Tinned fish, or conserva, is a tradition in Spain and Portugal. It’s what you eat when you belly up to a tapas bar for a glass of wine. The last few years, seafood preserved in cans — mussels, mackerel, squid, baby eels, tuna bellies, wild cockles — bathing in brine or olive oil have caught on here. Inspired by the Iberian Peninsula’s tinned fishes, Henry and Lisa Lovejoy, pioneers in the sustainable seafood movement who run a seafood business in New Hampshire, introduced Freshé — a line of tinned meals that combine sustainably wild-caught skipjack tuna or Norwegian salmon with vegetables, legumes, olive oil, and spices. The couple works with a centuries-old cannery in Portugal’s coastal city Porto, which produces the products for them. “It’s the oldest cannery in Europe and on the forefront of tinned fish,” says Henry. There are a half a dozen selections with ingredients sourced from the region’s local farms: Barcelona Escalivada has salmon, roasted eggplant, peppers, quinoa, sweet onions, and tomato; Provence Nicoise offers a take on the French salad and includes tuna, fire-roasted peppers, herbs, potatoes, and olives, while Thai Sriracha combines tuna with sweet and sour beans, peanuts, greens, and Asian spices. Other meals have flavors of Moroccan, Sicilian, and Mexican cuisines ($4 to $5 each).
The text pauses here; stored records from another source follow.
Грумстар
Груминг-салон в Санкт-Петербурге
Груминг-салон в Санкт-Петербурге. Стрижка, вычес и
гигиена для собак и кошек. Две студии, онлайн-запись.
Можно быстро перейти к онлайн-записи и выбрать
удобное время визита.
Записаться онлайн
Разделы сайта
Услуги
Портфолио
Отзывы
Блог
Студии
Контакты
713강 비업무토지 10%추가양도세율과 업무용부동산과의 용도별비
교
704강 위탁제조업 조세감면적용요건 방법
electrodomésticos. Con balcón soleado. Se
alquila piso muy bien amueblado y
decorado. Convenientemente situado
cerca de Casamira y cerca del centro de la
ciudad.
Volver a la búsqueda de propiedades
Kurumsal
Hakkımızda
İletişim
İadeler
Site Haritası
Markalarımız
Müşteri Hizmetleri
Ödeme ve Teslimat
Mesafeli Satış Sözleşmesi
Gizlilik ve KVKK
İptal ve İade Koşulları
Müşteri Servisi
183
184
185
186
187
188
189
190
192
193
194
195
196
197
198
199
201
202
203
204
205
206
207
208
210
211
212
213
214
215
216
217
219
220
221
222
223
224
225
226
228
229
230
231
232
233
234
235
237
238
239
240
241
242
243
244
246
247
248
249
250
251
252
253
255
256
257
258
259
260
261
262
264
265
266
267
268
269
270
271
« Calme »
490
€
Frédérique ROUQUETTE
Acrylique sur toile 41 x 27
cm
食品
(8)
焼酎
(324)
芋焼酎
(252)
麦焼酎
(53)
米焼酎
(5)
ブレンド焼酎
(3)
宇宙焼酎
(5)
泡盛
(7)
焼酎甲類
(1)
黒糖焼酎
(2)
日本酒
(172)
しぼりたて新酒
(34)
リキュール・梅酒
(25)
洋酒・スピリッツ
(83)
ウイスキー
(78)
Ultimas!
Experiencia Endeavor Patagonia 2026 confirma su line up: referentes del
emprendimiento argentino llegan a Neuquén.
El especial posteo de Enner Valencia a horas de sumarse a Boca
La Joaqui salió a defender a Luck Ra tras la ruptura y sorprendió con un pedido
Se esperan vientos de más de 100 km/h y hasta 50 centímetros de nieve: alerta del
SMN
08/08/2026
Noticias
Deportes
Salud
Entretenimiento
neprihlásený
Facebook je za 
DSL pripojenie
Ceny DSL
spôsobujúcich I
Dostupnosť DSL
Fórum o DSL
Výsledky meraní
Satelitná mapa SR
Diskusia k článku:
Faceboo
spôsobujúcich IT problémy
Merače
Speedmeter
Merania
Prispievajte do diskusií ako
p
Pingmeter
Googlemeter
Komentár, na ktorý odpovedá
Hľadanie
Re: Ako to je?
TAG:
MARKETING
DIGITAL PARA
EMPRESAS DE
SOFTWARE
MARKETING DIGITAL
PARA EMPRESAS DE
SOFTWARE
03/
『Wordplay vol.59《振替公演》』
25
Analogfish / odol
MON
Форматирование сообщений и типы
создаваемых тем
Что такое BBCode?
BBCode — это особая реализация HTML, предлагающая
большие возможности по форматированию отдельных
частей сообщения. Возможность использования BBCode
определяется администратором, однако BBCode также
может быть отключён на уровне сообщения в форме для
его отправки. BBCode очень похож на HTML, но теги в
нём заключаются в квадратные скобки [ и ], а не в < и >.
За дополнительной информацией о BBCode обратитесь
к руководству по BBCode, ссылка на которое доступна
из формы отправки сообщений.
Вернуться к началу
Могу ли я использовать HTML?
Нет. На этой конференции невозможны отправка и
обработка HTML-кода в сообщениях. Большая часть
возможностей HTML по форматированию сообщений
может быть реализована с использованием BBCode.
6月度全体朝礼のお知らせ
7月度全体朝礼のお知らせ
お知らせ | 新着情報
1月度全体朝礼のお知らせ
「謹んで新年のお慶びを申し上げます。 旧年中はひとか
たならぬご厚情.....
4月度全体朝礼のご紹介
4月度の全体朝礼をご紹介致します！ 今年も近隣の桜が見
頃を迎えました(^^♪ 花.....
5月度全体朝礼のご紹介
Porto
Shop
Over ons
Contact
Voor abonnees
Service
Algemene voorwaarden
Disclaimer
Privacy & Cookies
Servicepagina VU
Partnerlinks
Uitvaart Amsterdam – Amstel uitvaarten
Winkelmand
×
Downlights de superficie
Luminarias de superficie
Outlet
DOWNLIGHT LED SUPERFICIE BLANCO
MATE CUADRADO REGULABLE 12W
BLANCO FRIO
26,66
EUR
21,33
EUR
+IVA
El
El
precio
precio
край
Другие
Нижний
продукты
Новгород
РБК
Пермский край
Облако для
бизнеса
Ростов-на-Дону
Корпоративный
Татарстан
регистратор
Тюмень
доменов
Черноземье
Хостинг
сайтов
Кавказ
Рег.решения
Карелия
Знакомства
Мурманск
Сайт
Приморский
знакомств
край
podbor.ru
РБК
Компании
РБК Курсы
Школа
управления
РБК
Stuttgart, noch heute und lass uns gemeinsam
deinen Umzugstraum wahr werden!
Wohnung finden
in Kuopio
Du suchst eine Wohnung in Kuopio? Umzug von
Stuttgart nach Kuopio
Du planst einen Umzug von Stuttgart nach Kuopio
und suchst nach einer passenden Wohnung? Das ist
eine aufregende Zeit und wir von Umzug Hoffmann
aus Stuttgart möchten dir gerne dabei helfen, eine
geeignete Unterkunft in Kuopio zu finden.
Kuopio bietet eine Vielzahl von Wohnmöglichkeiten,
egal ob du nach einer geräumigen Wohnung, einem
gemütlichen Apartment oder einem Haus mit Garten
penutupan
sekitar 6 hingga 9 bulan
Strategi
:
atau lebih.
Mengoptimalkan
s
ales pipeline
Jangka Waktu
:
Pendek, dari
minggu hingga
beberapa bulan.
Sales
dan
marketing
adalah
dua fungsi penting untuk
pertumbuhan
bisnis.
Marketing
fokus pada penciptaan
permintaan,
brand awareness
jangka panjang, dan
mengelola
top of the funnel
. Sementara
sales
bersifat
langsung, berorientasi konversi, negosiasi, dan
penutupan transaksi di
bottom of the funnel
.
The pocket-size tins are convenient for a nutritious on-the-go snack, or use them to top leafy greens or to toss into pasta. These make a good addition to a pantry — the cans have a four-year shelf life. Available at Big Y, Roche Bros., and Whole Foods Market locations; Pemberton Farms Marketplace, 2225 Mass. Ave., Cambridge, 617-491-2244, or go to www.freshemeals.com.